## Job item
Extract the lines of the data from the very beginning through the line that contains "Edward Berger y basada en la novela", inclusive, and reproduce them without any change.

## Supplied information
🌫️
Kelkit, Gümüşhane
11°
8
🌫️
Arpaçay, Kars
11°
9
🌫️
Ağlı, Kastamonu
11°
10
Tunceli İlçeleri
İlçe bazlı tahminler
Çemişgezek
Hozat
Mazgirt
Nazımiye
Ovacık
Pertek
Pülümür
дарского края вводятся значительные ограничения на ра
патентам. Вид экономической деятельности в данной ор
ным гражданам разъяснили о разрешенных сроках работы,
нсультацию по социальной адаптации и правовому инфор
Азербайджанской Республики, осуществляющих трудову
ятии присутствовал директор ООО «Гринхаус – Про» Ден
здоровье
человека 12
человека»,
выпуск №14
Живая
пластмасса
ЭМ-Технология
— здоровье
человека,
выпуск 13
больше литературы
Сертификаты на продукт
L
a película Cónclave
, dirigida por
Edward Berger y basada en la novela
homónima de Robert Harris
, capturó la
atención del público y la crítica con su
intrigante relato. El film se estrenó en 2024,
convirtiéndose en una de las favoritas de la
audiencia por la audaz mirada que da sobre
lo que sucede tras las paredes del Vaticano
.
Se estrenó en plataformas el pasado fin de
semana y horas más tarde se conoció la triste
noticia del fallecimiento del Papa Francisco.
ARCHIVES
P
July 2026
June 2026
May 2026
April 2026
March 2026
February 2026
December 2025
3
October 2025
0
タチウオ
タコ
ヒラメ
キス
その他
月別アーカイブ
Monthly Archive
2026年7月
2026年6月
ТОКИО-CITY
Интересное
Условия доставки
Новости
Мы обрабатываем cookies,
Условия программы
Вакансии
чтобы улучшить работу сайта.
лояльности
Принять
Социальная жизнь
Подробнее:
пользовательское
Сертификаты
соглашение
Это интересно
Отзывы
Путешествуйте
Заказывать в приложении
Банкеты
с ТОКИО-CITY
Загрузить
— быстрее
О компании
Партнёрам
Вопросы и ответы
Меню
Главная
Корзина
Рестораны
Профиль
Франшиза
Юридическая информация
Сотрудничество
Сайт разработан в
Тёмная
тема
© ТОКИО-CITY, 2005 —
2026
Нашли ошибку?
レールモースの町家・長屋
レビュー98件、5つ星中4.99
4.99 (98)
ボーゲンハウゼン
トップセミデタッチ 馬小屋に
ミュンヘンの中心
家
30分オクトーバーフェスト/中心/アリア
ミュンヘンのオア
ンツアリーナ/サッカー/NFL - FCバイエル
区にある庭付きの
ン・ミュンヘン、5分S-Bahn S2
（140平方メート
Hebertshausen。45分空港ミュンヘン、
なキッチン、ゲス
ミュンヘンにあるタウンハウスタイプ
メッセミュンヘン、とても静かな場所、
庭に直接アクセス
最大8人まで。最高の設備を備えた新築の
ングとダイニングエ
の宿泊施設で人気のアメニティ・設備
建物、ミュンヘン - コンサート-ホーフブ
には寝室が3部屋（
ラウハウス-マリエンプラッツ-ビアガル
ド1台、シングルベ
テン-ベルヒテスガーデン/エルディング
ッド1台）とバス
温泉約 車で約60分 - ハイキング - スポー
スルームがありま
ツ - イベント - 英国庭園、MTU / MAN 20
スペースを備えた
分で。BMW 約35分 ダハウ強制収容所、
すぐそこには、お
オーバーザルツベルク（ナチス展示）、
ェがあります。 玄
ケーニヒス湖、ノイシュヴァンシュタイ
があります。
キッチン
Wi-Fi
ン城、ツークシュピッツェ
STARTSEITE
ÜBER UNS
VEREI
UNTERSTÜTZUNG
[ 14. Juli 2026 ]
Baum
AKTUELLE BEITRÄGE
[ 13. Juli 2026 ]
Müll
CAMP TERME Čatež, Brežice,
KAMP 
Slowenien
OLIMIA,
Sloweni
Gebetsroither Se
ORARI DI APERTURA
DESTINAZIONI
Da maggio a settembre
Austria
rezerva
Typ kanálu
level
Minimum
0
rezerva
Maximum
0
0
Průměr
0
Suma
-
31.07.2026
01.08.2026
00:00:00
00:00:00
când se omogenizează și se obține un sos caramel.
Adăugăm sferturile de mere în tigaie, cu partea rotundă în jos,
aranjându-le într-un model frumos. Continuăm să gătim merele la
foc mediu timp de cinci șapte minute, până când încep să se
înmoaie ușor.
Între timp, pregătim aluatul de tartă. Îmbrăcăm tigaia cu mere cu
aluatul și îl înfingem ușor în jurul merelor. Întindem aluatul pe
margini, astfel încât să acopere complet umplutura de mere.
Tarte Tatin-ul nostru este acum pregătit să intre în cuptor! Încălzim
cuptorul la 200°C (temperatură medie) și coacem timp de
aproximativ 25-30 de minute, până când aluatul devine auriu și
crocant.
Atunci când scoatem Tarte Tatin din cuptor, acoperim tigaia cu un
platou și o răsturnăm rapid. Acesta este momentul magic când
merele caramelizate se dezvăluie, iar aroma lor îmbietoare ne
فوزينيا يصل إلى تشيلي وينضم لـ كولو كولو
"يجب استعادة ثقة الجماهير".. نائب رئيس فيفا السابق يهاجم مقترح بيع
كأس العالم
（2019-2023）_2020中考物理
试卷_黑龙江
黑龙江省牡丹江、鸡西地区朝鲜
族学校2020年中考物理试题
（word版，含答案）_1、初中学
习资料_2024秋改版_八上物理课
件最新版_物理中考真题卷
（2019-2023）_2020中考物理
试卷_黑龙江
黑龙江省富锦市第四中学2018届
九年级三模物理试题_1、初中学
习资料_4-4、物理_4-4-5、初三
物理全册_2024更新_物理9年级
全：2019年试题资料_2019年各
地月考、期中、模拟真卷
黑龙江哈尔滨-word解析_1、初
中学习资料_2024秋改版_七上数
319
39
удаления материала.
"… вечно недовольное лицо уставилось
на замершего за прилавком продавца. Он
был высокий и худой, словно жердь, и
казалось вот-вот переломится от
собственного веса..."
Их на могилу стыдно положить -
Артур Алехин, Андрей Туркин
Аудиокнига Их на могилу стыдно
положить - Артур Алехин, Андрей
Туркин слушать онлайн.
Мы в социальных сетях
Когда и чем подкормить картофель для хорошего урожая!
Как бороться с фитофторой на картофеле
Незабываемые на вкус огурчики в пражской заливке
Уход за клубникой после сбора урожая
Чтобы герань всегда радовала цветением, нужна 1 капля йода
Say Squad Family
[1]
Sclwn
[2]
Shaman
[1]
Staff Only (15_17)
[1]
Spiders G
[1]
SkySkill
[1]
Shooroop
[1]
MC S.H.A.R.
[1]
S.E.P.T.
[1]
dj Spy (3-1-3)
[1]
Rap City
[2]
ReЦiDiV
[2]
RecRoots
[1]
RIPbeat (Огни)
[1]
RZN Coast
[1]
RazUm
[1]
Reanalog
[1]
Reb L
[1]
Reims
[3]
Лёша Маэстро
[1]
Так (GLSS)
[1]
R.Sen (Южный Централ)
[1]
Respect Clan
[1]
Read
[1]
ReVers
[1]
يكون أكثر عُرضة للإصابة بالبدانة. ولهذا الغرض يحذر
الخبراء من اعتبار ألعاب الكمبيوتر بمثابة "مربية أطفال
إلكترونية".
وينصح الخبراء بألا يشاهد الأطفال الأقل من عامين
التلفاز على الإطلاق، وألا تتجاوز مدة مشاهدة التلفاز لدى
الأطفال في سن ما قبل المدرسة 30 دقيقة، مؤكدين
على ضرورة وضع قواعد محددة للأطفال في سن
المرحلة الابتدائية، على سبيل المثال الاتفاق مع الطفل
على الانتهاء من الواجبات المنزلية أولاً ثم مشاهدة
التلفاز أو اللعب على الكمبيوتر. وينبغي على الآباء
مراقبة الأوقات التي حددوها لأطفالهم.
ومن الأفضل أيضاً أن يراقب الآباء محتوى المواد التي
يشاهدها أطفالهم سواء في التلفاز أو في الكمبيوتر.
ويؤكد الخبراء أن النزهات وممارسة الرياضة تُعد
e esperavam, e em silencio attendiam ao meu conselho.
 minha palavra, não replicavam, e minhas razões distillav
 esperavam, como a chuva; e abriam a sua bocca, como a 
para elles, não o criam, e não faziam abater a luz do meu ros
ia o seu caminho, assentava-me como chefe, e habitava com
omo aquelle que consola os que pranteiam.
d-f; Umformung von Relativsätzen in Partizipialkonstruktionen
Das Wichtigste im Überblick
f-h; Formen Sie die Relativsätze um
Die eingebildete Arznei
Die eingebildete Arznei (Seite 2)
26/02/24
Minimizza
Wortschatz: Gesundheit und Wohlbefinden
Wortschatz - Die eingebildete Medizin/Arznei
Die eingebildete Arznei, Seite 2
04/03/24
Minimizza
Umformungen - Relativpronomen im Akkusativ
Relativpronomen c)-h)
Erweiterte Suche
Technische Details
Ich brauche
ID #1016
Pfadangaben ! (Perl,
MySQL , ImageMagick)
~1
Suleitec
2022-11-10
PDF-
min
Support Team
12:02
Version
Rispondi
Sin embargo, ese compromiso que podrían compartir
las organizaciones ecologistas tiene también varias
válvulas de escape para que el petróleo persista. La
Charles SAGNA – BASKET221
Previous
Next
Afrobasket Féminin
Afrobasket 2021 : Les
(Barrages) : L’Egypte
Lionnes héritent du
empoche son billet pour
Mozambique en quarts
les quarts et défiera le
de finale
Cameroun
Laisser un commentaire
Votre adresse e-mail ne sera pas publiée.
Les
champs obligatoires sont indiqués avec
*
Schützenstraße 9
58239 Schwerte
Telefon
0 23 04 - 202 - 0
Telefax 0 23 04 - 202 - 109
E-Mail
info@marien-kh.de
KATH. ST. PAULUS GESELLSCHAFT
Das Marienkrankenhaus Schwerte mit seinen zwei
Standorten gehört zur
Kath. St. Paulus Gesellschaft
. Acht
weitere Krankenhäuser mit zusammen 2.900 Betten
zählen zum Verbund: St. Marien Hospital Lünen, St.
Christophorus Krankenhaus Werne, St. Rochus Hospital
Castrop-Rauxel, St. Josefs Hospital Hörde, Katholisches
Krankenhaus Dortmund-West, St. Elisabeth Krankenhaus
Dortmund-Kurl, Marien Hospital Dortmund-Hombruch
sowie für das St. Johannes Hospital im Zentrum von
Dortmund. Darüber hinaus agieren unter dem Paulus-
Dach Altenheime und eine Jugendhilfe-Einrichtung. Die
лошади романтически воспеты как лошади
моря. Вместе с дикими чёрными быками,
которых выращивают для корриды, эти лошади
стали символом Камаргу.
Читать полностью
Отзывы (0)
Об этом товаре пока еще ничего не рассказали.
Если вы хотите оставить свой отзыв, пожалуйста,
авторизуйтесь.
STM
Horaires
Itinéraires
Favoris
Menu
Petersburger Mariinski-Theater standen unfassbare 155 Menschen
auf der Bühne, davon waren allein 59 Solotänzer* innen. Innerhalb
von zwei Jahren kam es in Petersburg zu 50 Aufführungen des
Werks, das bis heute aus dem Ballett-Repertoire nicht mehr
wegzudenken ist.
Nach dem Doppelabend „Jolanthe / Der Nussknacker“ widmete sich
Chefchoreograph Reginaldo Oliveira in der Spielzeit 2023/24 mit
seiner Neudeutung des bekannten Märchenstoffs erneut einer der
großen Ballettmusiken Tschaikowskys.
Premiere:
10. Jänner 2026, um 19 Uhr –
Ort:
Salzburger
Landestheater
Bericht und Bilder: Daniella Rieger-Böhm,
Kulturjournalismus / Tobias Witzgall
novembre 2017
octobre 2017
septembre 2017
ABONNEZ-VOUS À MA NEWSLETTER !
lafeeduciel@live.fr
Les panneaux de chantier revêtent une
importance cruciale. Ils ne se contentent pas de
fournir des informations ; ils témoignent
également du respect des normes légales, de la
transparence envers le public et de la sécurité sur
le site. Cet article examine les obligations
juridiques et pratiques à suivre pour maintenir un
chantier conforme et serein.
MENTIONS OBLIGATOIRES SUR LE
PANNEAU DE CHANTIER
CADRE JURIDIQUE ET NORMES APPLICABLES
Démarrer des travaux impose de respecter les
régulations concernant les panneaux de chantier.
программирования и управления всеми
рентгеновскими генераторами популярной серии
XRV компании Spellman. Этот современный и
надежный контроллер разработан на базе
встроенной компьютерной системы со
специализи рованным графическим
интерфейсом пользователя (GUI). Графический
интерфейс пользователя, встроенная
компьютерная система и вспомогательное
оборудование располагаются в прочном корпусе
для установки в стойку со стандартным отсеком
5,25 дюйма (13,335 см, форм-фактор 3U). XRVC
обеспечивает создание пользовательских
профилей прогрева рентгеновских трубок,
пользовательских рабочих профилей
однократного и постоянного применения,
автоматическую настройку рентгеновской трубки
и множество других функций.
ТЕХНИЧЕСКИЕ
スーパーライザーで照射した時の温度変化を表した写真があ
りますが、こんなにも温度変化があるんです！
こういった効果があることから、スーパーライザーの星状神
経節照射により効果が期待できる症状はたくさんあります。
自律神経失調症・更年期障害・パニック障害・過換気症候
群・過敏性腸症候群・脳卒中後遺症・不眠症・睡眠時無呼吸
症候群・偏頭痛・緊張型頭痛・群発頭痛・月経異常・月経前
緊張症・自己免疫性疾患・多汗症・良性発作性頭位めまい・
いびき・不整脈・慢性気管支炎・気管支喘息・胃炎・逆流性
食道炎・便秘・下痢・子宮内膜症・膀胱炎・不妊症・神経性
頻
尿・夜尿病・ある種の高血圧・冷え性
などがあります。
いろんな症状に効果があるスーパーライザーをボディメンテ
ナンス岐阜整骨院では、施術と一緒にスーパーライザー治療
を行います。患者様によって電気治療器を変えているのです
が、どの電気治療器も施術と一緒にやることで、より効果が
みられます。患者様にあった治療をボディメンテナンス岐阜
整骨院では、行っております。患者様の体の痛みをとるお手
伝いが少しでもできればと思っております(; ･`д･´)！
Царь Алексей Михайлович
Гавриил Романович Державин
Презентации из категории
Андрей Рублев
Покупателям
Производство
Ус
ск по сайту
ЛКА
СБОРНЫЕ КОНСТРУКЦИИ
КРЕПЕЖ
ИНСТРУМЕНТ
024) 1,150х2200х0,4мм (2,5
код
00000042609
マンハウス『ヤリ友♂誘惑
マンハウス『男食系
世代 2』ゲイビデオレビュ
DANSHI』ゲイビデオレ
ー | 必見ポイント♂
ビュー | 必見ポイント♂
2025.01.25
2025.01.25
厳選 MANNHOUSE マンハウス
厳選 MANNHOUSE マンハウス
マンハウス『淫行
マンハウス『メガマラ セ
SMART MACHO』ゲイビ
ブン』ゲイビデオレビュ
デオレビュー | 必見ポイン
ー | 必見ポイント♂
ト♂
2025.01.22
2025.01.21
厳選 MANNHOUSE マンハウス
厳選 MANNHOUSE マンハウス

## Response box
🌫️
Kelkit, Gümüşhane
11°
8
🌫️
Arpaçay, Kars
11°
9
🌫️
Ağlı, Kastamonu
11°
10
Tunceli İlçeleri
İlçe bazlı tahminler
Çemişgezek
Hozat
Mazgirt
Nazımiye
Ovacık
Pertek
Pülümür
дарского края вводятся значительные ограничения на ра
патентам. Вид экономической деятельности в данной ор
ным гражданам разъяснили о разрешенных сроках работы,
нсультацию по социальной адаптации и правовому инфор
Азербайджанской Республики, осуществляющих трудову
ятии присутствовал директор ООО «Гринхаус – Про» Ден
здоровье
человека 12
человека»,
выпуск №14
Живая
пластмасса
ЭМ-Технология
— здоровье
человека,
выпуск 13
больше литературы
Сертификаты на продукт
L
a película Cónclave
, dirigida por
Edward Berger y basada en la novela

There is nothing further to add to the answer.